The next to common sp. is H. tatauaia (second fish I posted pics of). They repotedly get 24"+ but I have never seen pics on the net of one much larger then 16". Also interestingly enough I have never found pics of them being caught by sport fisherman. They are a hardy fish and do very well in the aquarium. They run from $50-100. The only draw-back is that they grow slow. Mine has grown maybe 3" in 7 months or so. This species is highly variable in color pattern, some have silver bodies, some have gold bodies, some have grey bodies, some have red tails, some have yellow tails. When small it is hard to tell them apart from armatus. It is hard to explain, but in person it is very easy. A good way to do it is to go by the adipose fin. Tatauaia's adipose fin has a color that tends to match their caudal fin, while an armatus' adipose fin is always more brilliant orange compared to their caudal fin. Also armatus have the ivory white fangs while the other species have translucent fangs.

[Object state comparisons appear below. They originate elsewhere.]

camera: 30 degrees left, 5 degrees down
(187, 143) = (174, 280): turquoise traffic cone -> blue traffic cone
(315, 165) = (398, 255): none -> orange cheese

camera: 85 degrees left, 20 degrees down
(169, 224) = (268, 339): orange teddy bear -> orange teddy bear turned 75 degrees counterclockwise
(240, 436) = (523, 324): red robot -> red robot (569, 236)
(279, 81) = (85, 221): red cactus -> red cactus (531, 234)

Lastly there is the holy grail, Hydrolycus armatus. These are the big boys, the ones you see fisherman holding. They are very rare in the hobby, but people who have had them say they are a hardy, easy to care for fish. The biggest in aquaria is currently around 24" and in a 10ft tank. They grow FAST. Ive had mine for a week now and I can see easily that it has grown. Once they hit around 12" their growth tends to slow down. A tank with an 8'x2' would work for a small armatus for 2 years perhaps. A 10x3 should be good for life. They are not a skittish and jumpy fish like most characins. They hold their ground, in fact mine after only a week is acting like a cichlid! He bullies any other fish including a 10-12" silver aro and 9" Datnoid and he is only 5" or so!! Obviously one should maintain good water quality, however the strong flow requirement is just not true as they are found in lakes as well. A strong powerhead like you would use for P's is all that you need.

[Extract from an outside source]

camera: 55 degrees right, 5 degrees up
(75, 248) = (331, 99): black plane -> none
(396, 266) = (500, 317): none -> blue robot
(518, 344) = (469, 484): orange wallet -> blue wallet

Baisically all the," you need a bajillion gallon tank with power heads flowing 6,000,000,000 gallons per hour and an O2 tank the size of a gas tanker to oxygenate the water properly" is all bullshit. Stay away from H. scomberoides unless you want a challenge, and spring for H. tatauia or if you have the cash H. armatus.


----------



## Sheppard (Jul 8, 2004)

If i was to get one, i'd go for the Armatus!

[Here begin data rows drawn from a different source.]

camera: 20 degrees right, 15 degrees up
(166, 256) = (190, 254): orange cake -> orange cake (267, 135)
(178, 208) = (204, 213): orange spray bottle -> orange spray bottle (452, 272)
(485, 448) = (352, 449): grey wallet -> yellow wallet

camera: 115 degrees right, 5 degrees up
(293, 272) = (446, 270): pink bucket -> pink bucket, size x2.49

10x3 tank would be amazing to have


----------



## Coldfire (Aug 20, 2003)

Great looking fish. How long will it take the fish to re-grow the tooth he shed?


----------



## TheWayThingsR (Jan 4, 2007)

Those look like some bad boys. I haven't read up on them too much, but I think if I do some studying I might set up a tank for one. Are these like piranha in a way that they're illegal in some states?


----------



## JD7.62 (Apr 7, 2005)

Coldfire, the new tooth springs up immediately very much like a sharks tooth does.

Payara are only illegal in I think Texas and Florida. If you want an armatus you better hurry. They are very rarely available. Once River Wonders sells out they may not be available again for a couple of years or more!


----------